Records from a data source:

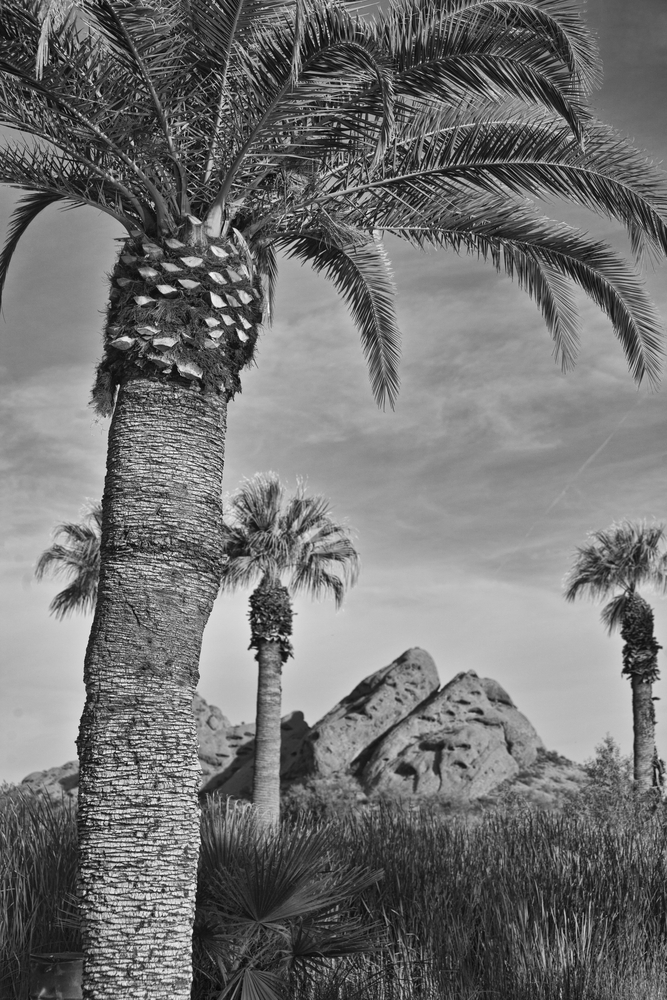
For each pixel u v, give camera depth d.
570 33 6.49
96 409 6.88
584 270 8.63
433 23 6.45
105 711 5.65
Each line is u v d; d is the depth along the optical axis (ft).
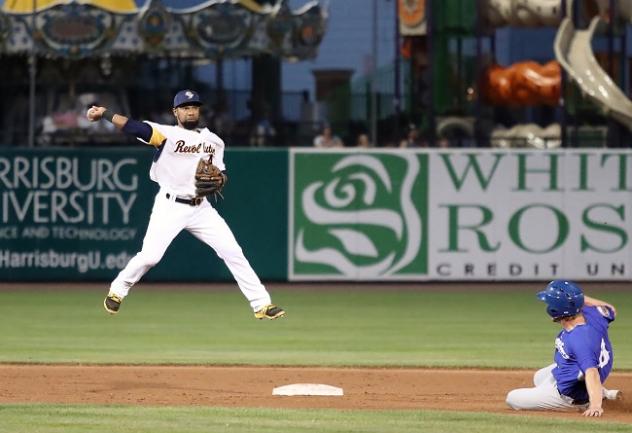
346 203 265.34
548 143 358.64
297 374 146.00
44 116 372.17
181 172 124.98
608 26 355.77
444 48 366.84
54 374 143.64
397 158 265.13
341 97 378.73
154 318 210.18
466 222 266.16
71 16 347.36
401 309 225.56
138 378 141.38
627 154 266.16
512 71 360.07
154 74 383.65
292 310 223.10
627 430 100.27
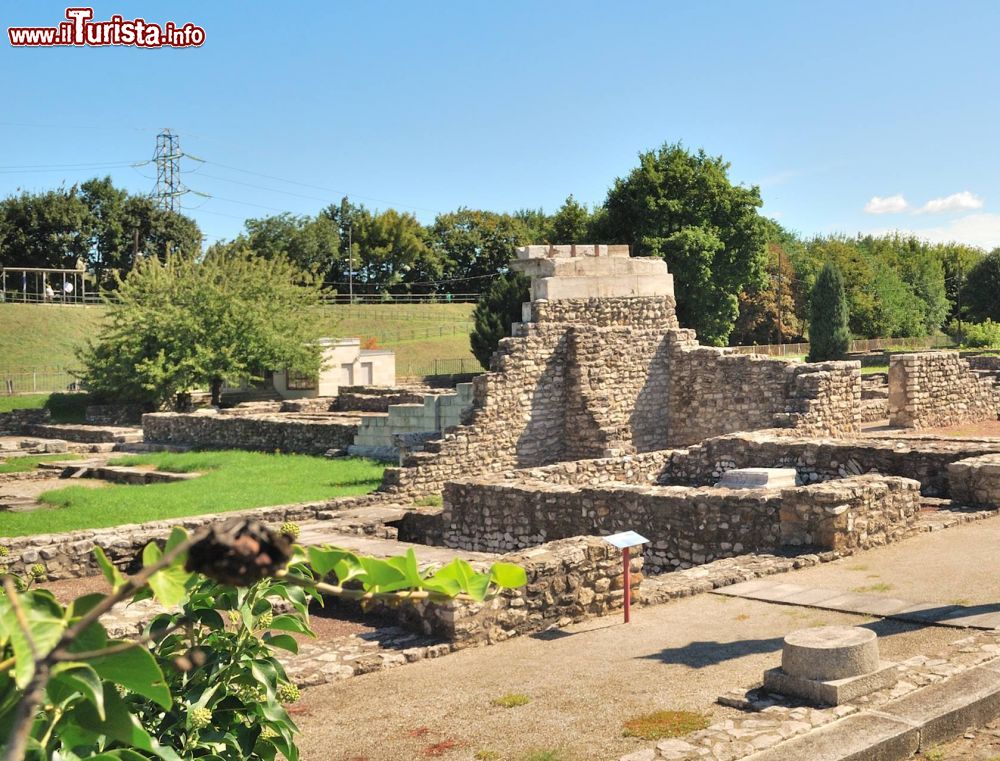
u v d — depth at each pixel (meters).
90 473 31.19
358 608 12.09
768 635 9.90
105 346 46.47
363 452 30.78
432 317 88.25
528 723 7.75
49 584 15.05
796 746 6.63
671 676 8.69
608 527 16.20
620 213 56.97
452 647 10.15
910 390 31.11
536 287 27.55
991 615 9.96
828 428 26.11
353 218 112.88
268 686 5.39
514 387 26.17
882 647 9.15
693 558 15.14
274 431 33.78
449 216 114.44
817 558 13.06
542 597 10.82
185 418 37.53
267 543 2.46
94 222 91.81
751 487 17.08
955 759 6.83
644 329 28.75
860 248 116.81
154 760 4.84
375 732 7.81
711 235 54.31
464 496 18.22
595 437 26.70
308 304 49.41
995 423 33.41
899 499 14.37
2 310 67.56
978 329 76.31
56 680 3.44
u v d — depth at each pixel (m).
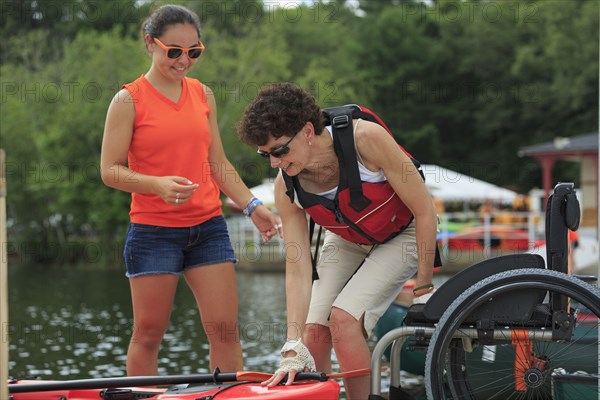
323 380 3.52
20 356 8.15
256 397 3.40
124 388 4.22
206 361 7.76
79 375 7.08
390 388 3.74
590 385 3.73
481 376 4.98
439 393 3.38
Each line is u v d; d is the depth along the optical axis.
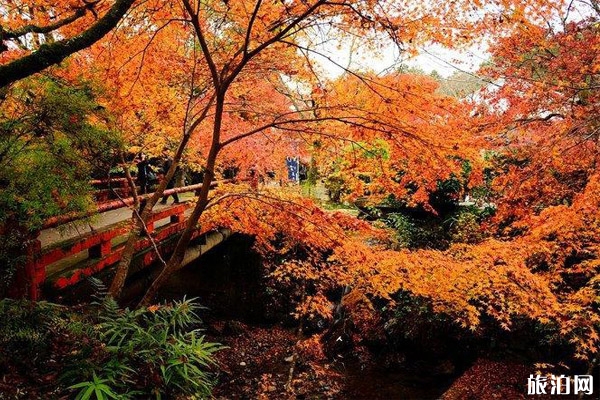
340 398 8.39
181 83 7.18
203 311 12.63
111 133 4.43
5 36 3.17
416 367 9.58
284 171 10.92
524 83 7.91
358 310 10.24
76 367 3.37
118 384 3.25
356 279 8.64
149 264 7.68
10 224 4.11
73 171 3.94
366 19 4.45
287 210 6.07
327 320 11.80
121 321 3.96
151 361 3.52
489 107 8.01
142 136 7.28
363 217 13.35
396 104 5.32
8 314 3.56
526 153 7.65
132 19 5.63
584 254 7.36
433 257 7.37
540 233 6.49
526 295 6.25
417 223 12.42
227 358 10.19
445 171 5.64
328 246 6.73
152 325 4.25
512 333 9.20
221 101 5.02
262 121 8.12
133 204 6.84
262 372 9.53
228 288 13.10
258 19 5.42
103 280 6.11
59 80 4.25
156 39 6.04
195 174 16.62
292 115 7.31
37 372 3.40
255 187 9.55
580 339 6.10
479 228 9.73
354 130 5.51
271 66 6.47
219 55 6.62
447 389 8.62
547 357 8.73
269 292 12.73
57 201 3.87
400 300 10.29
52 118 3.91
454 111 5.44
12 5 4.80
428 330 9.67
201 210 5.45
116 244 7.20
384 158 6.26
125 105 6.13
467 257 7.45
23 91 3.83
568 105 7.65
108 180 5.96
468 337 9.49
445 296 6.89
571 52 7.35
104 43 5.92
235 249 13.08
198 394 3.73
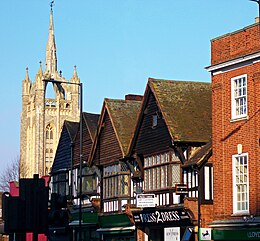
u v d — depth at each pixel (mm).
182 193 28609
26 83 135750
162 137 30984
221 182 26297
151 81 32188
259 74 24547
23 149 134000
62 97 133250
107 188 36562
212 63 27328
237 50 25938
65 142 43594
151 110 32156
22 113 136000
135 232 32906
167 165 30359
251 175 24688
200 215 27562
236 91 26078
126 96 40094
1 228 40531
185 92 32469
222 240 25719
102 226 36344
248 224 24344
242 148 25297
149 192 31797
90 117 41156
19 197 9219
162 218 30172
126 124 36125
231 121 26016
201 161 27906
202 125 30500
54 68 134375
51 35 136625
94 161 38156
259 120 24406
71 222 40469
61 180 43656
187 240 28344
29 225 9148
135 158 33531
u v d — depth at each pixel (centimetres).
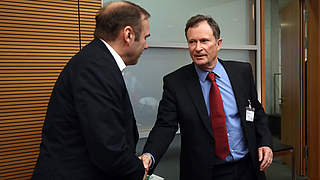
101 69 112
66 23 216
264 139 181
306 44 383
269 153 172
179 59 290
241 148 177
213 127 171
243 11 322
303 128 389
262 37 329
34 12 204
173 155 286
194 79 178
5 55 195
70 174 114
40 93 208
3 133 197
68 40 218
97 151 107
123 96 120
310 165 379
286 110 420
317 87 364
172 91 178
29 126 205
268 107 435
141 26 124
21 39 200
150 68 275
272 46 431
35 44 205
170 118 175
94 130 105
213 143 169
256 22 325
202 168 168
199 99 172
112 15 121
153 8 273
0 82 194
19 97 201
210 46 167
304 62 387
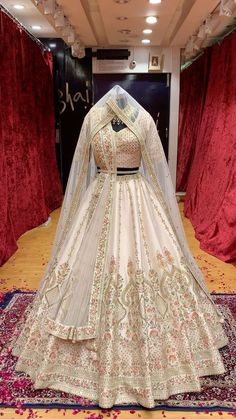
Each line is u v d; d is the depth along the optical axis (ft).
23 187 14.88
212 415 5.88
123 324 6.09
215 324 7.25
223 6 10.69
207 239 13.79
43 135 18.02
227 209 13.12
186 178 22.56
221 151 14.70
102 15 13.24
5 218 12.18
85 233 6.69
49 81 18.76
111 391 5.91
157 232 6.73
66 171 21.65
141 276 6.19
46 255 12.92
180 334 6.28
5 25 12.69
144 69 20.54
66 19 13.65
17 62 14.07
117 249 6.38
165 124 21.09
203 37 14.69
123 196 6.70
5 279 11.01
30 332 6.71
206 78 18.22
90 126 6.77
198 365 6.50
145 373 5.86
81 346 6.25
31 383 6.47
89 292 6.27
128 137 6.54
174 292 6.45
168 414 5.89
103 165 6.78
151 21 14.05
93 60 20.49
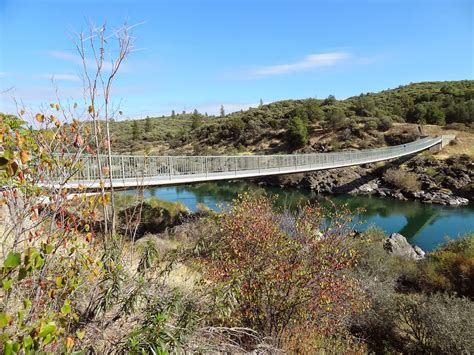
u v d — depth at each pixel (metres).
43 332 1.81
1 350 1.71
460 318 8.42
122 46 3.44
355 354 7.29
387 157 43.53
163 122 101.56
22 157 2.19
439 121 69.00
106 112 3.38
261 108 92.50
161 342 2.39
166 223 16.19
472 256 13.69
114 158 13.95
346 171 48.41
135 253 4.41
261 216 6.90
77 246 2.70
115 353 2.62
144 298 3.02
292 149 63.12
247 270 5.71
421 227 28.00
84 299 2.99
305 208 7.86
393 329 9.41
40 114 2.68
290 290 5.96
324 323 6.67
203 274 5.65
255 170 26.30
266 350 4.41
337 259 6.53
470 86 90.19
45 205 2.53
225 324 4.98
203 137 75.69
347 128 65.25
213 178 21.77
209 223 7.51
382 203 37.75
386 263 13.52
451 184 41.53
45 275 2.46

(WHAT YOU WILL DO): Repeat the records above exactly, leaving out any pictures they contain.

(EXERCISE RESPONSE):
For each pixel u v, give camera depth d.
570 33 6.49
96 409 6.88
584 270 8.63
433 23 6.45
105 711 5.65
Each line is u v d; d is the depth along the optical axis (ft).
346 203 265.34
548 143 358.64
297 374 146.00
44 116 372.17
181 172 124.98
608 26 355.77
444 48 366.84
54 374 143.64
397 158 265.13
341 97 378.73
154 318 210.18
466 222 266.16
71 16 347.36
401 309 225.56
138 378 141.38
627 154 266.16
512 71 360.07
154 74 383.65
292 310 223.10
627 430 100.27
u v d — depth at each pixel (meters).
90 473 31.19
358 608 12.09
768 635 9.90
105 346 46.47
363 452 30.78
432 317 88.25
528 723 7.75
49 584 15.05
796 746 6.63
671 676 8.69
608 527 16.20
620 213 56.97
452 647 10.15
910 390 31.11
536 287 27.55
991 615 9.96
828 428 26.11
353 218 112.88
268 686 5.39
514 387 26.17
882 647 9.15
693 558 15.14
274 431 33.78
449 216 114.44
817 558 13.06
542 597 10.82
185 418 37.53
267 543 2.46
94 222 91.81
751 487 17.08
955 759 6.83
644 329 28.75
860 248 116.81
154 760 4.84
375 732 7.81
711 235 54.31
464 496 18.22
595 437 26.70
308 304 49.41
995 423 33.41
899 499 14.37
2 310 67.56
978 329 76.31
56 680 3.44
u v d — depth at each pixel (m).
323 380 3.52
20 356 8.15
256 397 3.40
124 388 4.22
206 361 7.76
79 375 7.08
390 388 3.74
590 385 3.73
481 376 4.98
439 393 3.38
Each line is u v d; d is the depth along the optical axis.
340 398 8.39
181 83 7.18
203 311 12.63
111 133 4.43
5 36 3.17
416 367 9.58
284 171 10.92
524 83 7.91
358 310 10.24
76 367 3.37
118 384 3.25
356 279 8.64
149 264 7.68
10 224 4.11
73 171 3.94
366 19 4.45
287 210 6.07
327 320 11.80
121 321 3.96
151 361 3.52
489 107 8.01
142 136 7.28
363 217 13.35
396 104 5.32
8 314 3.56
526 153 7.65
132 19 5.63
584 254 7.36
433 257 7.37
540 233 6.49
526 295 6.25
417 223 12.42
227 358 10.19
445 171 5.64
328 246 6.73
152 325 4.25
512 333 9.20
221 101 5.02
262 121 8.12
133 204 6.84
262 372 9.53
228 288 13.10
258 19 5.42
103 280 6.11
59 80 4.25
156 39 6.04
195 174 16.62
292 115 7.31
37 372 3.40
255 187 9.55
580 339 6.10
479 228 9.73
354 130 5.51
271 66 6.47
219 55 6.62
447 389 8.62
547 357 8.73
269 292 12.73
57 201 3.87
400 300 10.29
52 118 3.91
454 111 5.44
12 5 4.80
428 330 9.67
201 210 5.45
116 244 7.20
384 158 6.26
125 105 6.13
467 257 7.45
23 91 3.83
568 105 7.65
108 180 5.96
468 337 9.49
445 296 6.89
571 52 7.35
104 43 5.92
235 249 13.08
198 394 3.73
u v d — depth at each pixel (mm).
182 193 28609
26 83 135750
162 137 30984
221 182 26297
151 81 32188
259 74 24547
23 149 134000
62 97 133250
107 188 36562
212 63 27328
237 50 25938
65 142 43594
151 110 32156
22 113 136000
135 232 32906
167 165 30359
251 175 24688
200 215 27562
236 91 26078
126 96 40094
1 228 40531
185 92 32469
222 240 25719
102 226 36344
248 224 24344
242 148 25297
149 192 31797
90 117 41156
19 197 9219
162 218 30172
126 124 36125
231 121 26016
201 161 27906
202 125 30500
54 68 134375
51 35 136625
94 161 38156
259 120 24406
71 222 40469
61 180 43656
187 240 28344
29 225 9148
135 158 33531
u v d — depth at each pixel (centimetres).
101 69 112
66 23 216
264 139 181
306 44 383
269 153 172
179 59 290
241 148 177
213 127 171
243 11 322
303 128 389
262 37 329
34 12 204
173 155 286
194 79 178
5 55 195
70 174 114
40 93 208
3 133 197
68 40 218
97 151 107
123 96 120
310 165 379
286 110 420
317 87 364
172 91 178
29 126 205
268 107 435
141 26 124
21 39 200
150 68 275
272 46 431
35 44 205
170 118 175
94 130 105
213 143 169
256 22 325
202 168 168
199 99 172
112 15 121
153 8 273
0 82 194
19 97 201
210 46 167
304 62 387
Each line is u v d; d is the depth along the optical axis (ft).
23 187 14.88
212 415 5.88
123 324 6.09
215 324 7.25
223 6 10.69
207 239 13.79
43 135 18.02
227 209 13.12
186 178 22.56
221 151 14.70
102 15 13.24
5 218 12.18
85 233 6.69
49 81 18.76
111 391 5.91
157 232 6.73
66 171 21.65
141 276 6.19
46 255 12.92
180 334 6.28
5 25 12.69
144 69 20.54
66 19 13.65
17 62 14.07
117 249 6.38
165 124 21.09
203 37 14.69
123 196 6.70
5 279 11.01
30 332 6.71
206 78 18.22
90 126 6.77
198 365 6.50
145 373 5.86
81 346 6.25
31 383 6.47
89 292 6.27
128 137 6.54
174 292 6.45
168 414 5.89
103 165 6.78
151 21 14.05
93 60 20.49
u v d — depth at each pixel (metres).
43 332 1.81
1 350 1.71
460 318 8.42
122 46 3.44
355 354 7.29
387 157 43.53
163 122 101.56
22 157 2.19
439 121 69.00
106 112 3.38
261 108 92.50
161 342 2.39
166 223 16.19
472 256 13.69
114 158 13.95
346 171 48.41
135 253 4.41
261 216 6.90
77 246 2.70
115 353 2.62
144 298 3.02
292 149 63.12
247 270 5.71
421 227 28.00
84 299 2.99
305 208 7.86
393 329 9.41
40 114 2.68
290 290 5.96
324 323 6.67
203 274 5.65
255 170 26.30
266 350 4.41
337 259 6.53
470 86 90.19
45 205 2.53
225 324 4.98
203 137 75.69
347 128 65.25
213 178 21.77
209 223 7.51
382 203 37.75
386 263 13.52
451 184 41.53
45 275 2.46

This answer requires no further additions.